C’est que, pour le philosophe, la valeur du savoir ne consiste ni dans l’ampleur des connaissances, ni dans la méthode de les acquérir. La satisfaction donnée à notre besoin interne d’harmonie, les conséquences lointaines, perceptibles au seul regard du penseur soucieux de la civilisation générale, importent seules. Dans la lutte intérieure que se livrent nos idées pour survivre comme vraies, lesquelles donc devront l’emporter ?

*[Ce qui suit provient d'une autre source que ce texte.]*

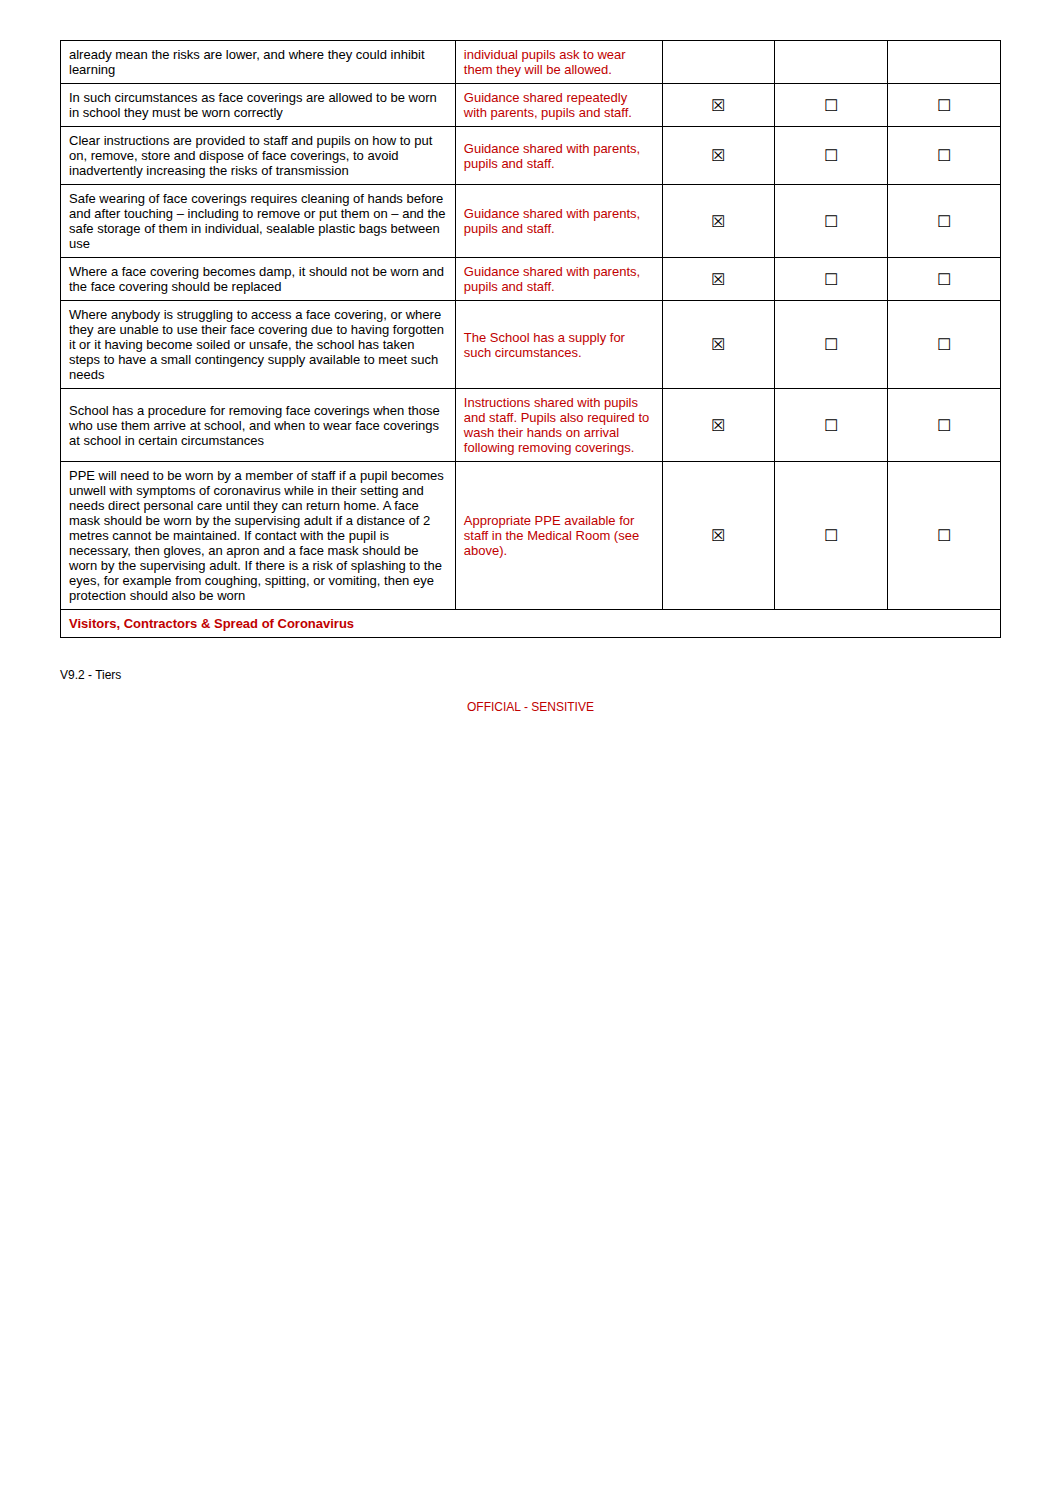| already mean the risks are lower, and where they could inhibit learning | individual pupils ask to wear them they will be allowed. | | | |
| In such circumstances as face coverings are allowed to be worn in school they must be worn correctly | Guidance shared repeatedly with parents, pupils and staff. | ☒ | ☐ | ☐ |
| Clear instructions are provided to staff and pupils on how to put on, remove, store and dispose of face coverings, to avoid inadvertently increasing the risks of transmission | Guidance shared with parents, pupils and staff. | ☒ | ☐ | ☐ |
| Safe wearing of face coverings requires cleaning of hands before and after touching – including to remove or put them on – and the safe storage of them in individual, sealable plastic bags between use | Guidance shared with parents, pupils and staff. | ☒ | ☐ | ☐ |
| Where a face covering becomes damp, it should not be worn and the face covering should be replaced | Guidance shared with parents, pupils and staff. | ☒ | ☐ | ☐ |
| Where anybody is struggling to access a face covering, or where they are unable to use their face covering due to having forgotten it or it having become soiled or unsafe, the school has taken steps to have a small contingency supply available to meet such needs | The School has a supply for such circumstances. | ☒ | ☐ | ☐ |
| School has a procedure for removing face coverings when those who use them arrive at school, and when to wear face coverings at school in certain circumstances | Instructions shared with pupils and staff. Pupils also required to wash their hands on arrival following removing coverings. | ☒ | ☐ | ☐ |
| PPE will need to be worn by a member of staff if a pupil becomes unwell with symptoms of coronavirus while in their setting and needs direct personal care until they can return home. A face mask should be worn by the supervising adult if a distance of 2 metres cannot be maintained. If contact with the pupil is necessary, then gloves, an apron and a face mask should be worn by the supervising adult. If there is a risk of splashing to the eyes, for example from coughing, spitting, or vomiting, then eye protection should also be worn | Appropriate PPE available for staff in the Medical Room (see above). | ☒ | ☐ | ☐ |
| Visitors, Contractors & Spread of Coronavirus |
V9.2 - Tiers
OFFICIAL - SENSITIVE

Il y a quelque chose de tragique dans cette obligation où est le philosophe de décider. Par profession, il prend au sérieux le savoir. Philosopher, c’est aussi connaître. Mais le philosophe, bien que tenu de savoir, n’a pas confiance dans la connaissance humaine. Comment alors ne pas désespérer ? C’est un art qu’on apprend avec les philosophes, même après qu’on a douté de tout. Aucune de nos idées, ils le savent, n’est assurée de correspondre au réel, et l’optimisme commun des logiciens, qui les croient vraies pourvu qu’elles soient cohérentes, est superficiel. Le philosophe assume cette responsabilité. Il lui faut faire un choix d’idées qu’il

  1. Theoretische Studien, 1872-73, §§ 48-72. (W., X, 125-138.)